Under President Hugo Chávez, Venezuela seized assets or nationalised more than 1,000 companies in industries including oil, agriculture, telecommunications, electricity, steel, finance, cement, gold and tourism. In 2009, alone, Chavez seized assets from about 60 companies operating within the oil fields. To combat food shortages and price inflation, Venezuela also seized ranches, fertilizer plants, agriculture supply companies, rice mills, brewers, food processors and farms.
Amid the turmoil, which began in 2007, some companies simply walked away from projects.

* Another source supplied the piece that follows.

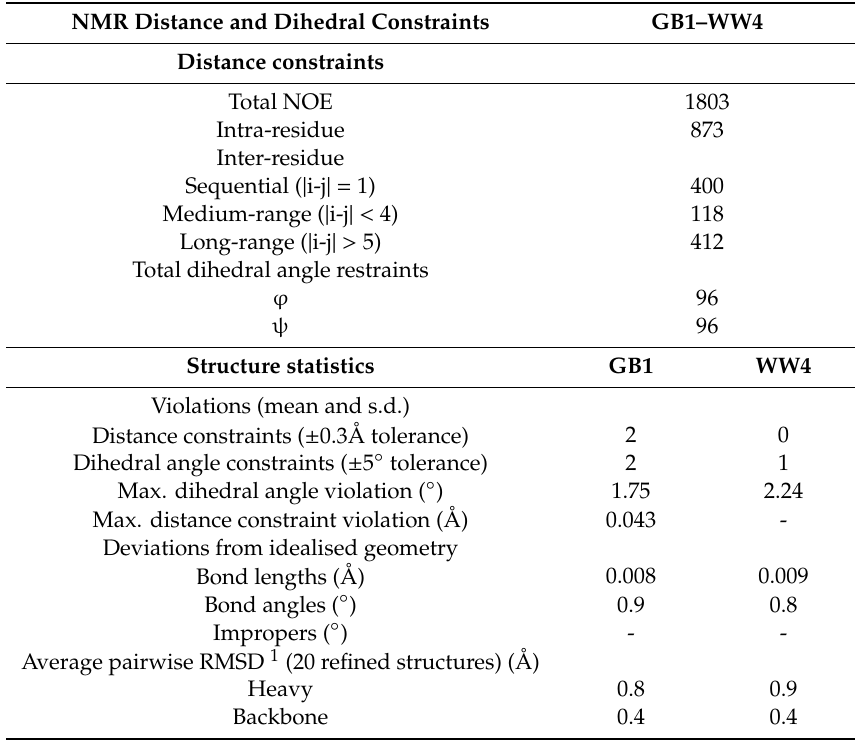
Table 1. Summary of the NMR data and structure validation statistics for each domain. NMR Distance and Dihedral Constraints GB1–WW4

In 2007, Houston-based ConocoPhillips decided to pull out of its Venezuelan venture after failed contract negotiations with the government that would have imposed tougher business conditions. As a result, the natural gas and oil explorer took a second-quarter $4.5 billion after-tax charge. The stock declined more than 12% in the following weeks.
Still, savvy — or lucky — investors gained if they bought some stocks during the disruption.
Shares of Mexican food company Gruma fell by more than 6% after Chavez seized the Venezuelan assets of company in May 2010. But the damage was short-lived. The stock has more than doubled from its low in the summer of 2010.
Shares of ConocoPhillips are finally trading near their July 2007 peak, after a period of volatility that was caused in part by the Venezuela-related charges.
The Caracas Stock Exchange General Index started moving higher once Chavez announced he had cancer in June 2011, having increased more than 2,100% since. The market is up about 190% since he died in March 2013.